29 March 2005 - 14 May 2005
Established in 1946 the Pates Pottery story sheds light on post war Australian cultural, economic and social development. Stylistically Pates was internationalist rather than nationalist, works with Australiana themes rarely being produced. A number of its key model makers migrated to Australia in the 1950s from central Europe and its design team was strongly influenced by 1950s furnishing and colour trends. The appeal and sway of a post war American outlook and sensibility to Australian consumers is particularly demonstrated in the works with marlin and Mexican themes. The nature of production was significantly shaped by a sales tax regime that favoured the production of utility wares, which could still be highly decorated, over 'art wares' such as ornaments and vases.
The specific tastes of Australian consumers also shaped production with residents of New South Wales, Queensland and Western Australia preferring more colourful works to the plainer works preferred in South Australia and Victoria. Pates concentrated on quantity rather than quality, one-off items rarely being produced. Occasionally one-off items were produced and in 1955 one-off Pates works won prizes at an international ceramics exposition in France.
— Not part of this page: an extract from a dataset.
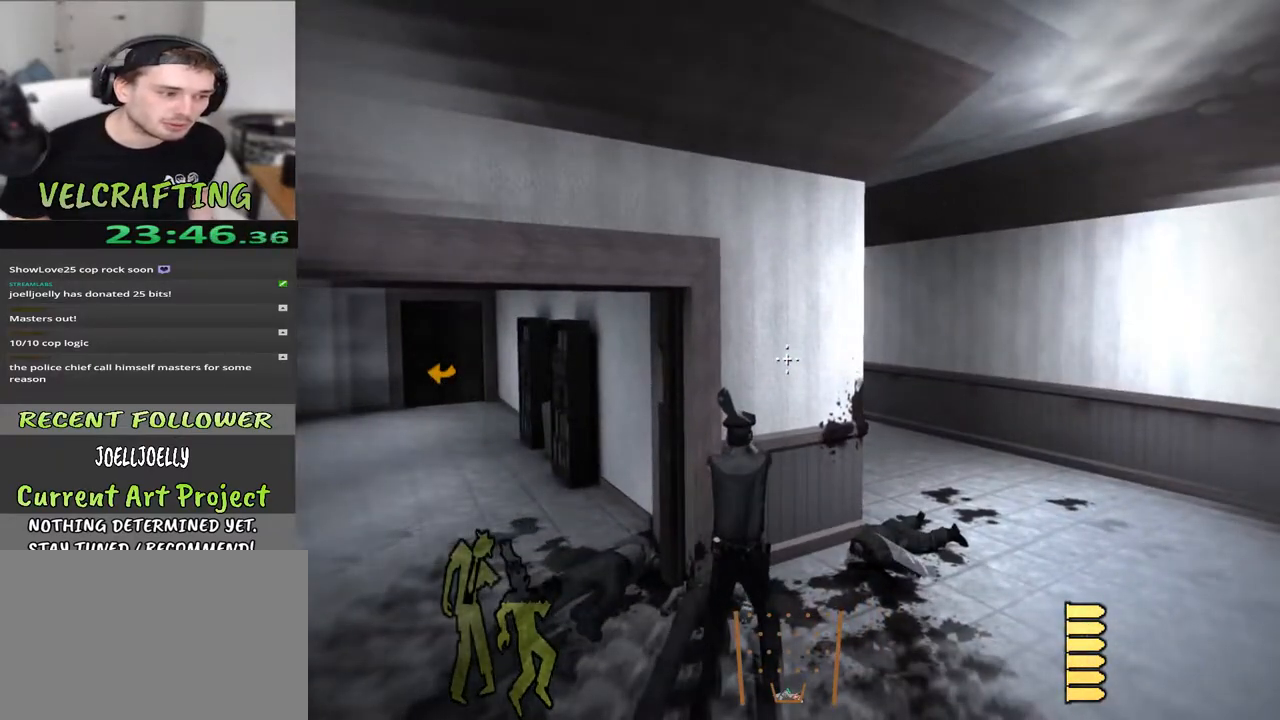
{"buttons": [], "left_stick": "center", "right_stick": "center", "events": [[83, "right_stick", "down-right"], [283, "right_stick", "center"]]}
Pates Pottery was a Sydney based pottery that operated from 1946 to 1990 owned and managed by the Pates family. Its heyday was in the 1950s when it employed up to 95 people at any time. In the post war period around 40 Australian ceramics producers were rivals of Pates, with three other Sydney potteries being its main rivals. Crown Lynn was regarded as a competitor as Pates Pottery was at sometime marketed in New Zealand. Owners and workers alike were proud that Pates was a reputable, diversified and wholly owned Australian owned company. The Pates factory stopped operation in 1990 and was demolished a few years later. Moulds and records went to the Powerhouse Museum in Sydney to complement their Pates Pottery holdings and since then Pates Pottery has become increasingly collectible. Aucklander Benjamin Chow formed this collection when he lived in Melbourne in the 1990s. His collection of around 170 works was purchased mainly at markets with occasional pieces purchased in shops.
Objectspace's Vault Programme features distinctive works from private collections. Objectspace is keen to work with private collectors to enable them to share their collections and enthusiasms on a short term basis. Objectspace acknowledges the generosity of collector Benjamin Chow and the support of the Auckland War Memorial Museum.